Trecho selecionado:
>>>
Vinte e três e quarenta. Hora de zarpar. Peguei meu Lamborghini e me enfiei na noite, curtindo a calmaria das ruas, tendo como pano de fundo – ou de alto – as estrelas…

Estava tão alheia ao mundo de cá, que, ao procurar uma vaga na rua em frente ao meu destino, revi a cena engraçada em que aquela senhorinha miúda, de cabelinho fino e azulado, aparentemente frágil, mas enérgica e ativa, tentava estacionar entre dois obstáculos. Quando ela engatava a primeira, o carro da frente sacudia, quando ela dava ré, o carro de trás chacoalhava. Mas a baixinha não era mulher de entregar os pontos diante do primeiro obstáculo… ou do segundo. Estabelecia a meta e corria atrás dela. De fusca bege. Hoje ela já não precisa, pois ganhou um belo par de asas como prêmio por seu legado junto aos velhinhos sem lar…

Sorri com a lembrança e ainda ligada no piloto automático, escalei a rampa, adentrei no complexo hospitalar e só não me perdi no labirinto, onde moças de branco andavam de um lado para outro, porque segui as setas azuis pintadas no teto.
<<<
Tarefas a realizar:
#1 De acordo com o trecho selecionado, que carro a senhorinha dirigia?
#2 Devolva, sem qualquer alteração, a parte do trecho selecionado que vai de "Sorri com a" até "pintadas no teto.", incluindo essas palavras.
O material que vem a seguir não tem relação com o trecho selecionado.

Amostras de dados:
>>>
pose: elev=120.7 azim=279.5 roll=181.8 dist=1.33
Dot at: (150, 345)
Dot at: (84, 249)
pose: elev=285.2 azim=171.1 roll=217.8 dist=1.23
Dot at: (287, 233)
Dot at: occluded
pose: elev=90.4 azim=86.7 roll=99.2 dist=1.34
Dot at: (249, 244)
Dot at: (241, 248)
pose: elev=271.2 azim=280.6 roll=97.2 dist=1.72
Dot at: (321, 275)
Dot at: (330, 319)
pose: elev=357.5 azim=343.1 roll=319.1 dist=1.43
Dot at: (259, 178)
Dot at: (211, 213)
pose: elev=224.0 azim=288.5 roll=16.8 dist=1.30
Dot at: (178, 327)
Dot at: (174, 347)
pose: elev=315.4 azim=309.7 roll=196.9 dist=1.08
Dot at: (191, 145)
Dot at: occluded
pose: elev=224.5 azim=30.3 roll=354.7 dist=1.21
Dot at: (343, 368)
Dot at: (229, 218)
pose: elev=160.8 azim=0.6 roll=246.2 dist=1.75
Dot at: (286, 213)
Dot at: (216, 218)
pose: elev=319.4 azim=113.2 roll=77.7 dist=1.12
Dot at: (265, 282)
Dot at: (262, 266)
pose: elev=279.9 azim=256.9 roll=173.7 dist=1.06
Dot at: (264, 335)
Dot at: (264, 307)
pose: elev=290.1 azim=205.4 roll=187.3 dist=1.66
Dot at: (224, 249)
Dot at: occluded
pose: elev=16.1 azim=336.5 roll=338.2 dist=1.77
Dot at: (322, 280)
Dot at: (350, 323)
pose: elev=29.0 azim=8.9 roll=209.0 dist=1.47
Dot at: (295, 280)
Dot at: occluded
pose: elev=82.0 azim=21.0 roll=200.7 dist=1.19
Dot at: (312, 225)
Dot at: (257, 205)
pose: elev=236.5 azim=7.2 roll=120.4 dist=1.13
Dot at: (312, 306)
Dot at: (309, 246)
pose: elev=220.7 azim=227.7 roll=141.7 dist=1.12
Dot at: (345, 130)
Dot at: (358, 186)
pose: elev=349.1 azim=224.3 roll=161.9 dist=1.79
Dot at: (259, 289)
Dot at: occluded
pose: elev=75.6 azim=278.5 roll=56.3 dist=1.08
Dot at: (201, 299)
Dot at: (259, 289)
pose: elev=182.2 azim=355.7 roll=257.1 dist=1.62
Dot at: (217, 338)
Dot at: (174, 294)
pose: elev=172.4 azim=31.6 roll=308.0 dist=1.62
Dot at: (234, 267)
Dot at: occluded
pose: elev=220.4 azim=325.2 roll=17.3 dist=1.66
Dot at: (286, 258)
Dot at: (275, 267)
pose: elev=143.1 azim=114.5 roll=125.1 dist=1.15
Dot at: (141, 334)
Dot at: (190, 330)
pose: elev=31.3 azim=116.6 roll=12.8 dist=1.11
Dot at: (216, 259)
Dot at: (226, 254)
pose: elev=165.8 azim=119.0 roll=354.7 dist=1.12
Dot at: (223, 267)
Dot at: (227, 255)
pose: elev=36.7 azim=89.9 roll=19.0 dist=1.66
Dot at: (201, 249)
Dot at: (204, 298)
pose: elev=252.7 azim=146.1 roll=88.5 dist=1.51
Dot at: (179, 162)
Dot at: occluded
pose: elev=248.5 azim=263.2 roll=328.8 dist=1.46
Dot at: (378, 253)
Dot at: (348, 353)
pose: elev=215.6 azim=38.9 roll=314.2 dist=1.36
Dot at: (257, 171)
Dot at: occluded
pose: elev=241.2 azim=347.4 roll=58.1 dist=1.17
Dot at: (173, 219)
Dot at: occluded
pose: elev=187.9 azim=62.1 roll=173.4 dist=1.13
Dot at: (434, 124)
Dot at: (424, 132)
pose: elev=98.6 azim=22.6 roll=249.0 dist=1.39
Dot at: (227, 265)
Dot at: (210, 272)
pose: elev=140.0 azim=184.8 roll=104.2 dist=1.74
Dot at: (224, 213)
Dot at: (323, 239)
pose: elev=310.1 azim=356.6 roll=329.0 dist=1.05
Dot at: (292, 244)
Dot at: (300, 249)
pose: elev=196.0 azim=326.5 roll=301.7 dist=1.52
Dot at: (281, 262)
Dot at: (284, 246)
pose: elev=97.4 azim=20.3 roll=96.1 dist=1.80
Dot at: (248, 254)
<<<
Respostas em ordem:
#1 Um fusca bege.

#2
Sorri com a lembrança e ainda ligada no piloto automático, escalei a rampa, adentrei no complexo hospitalar e só não me perdi no labirinto, onde moças de branco andavam de um lado para outro, porque segui as setas azuis pintadas no teto.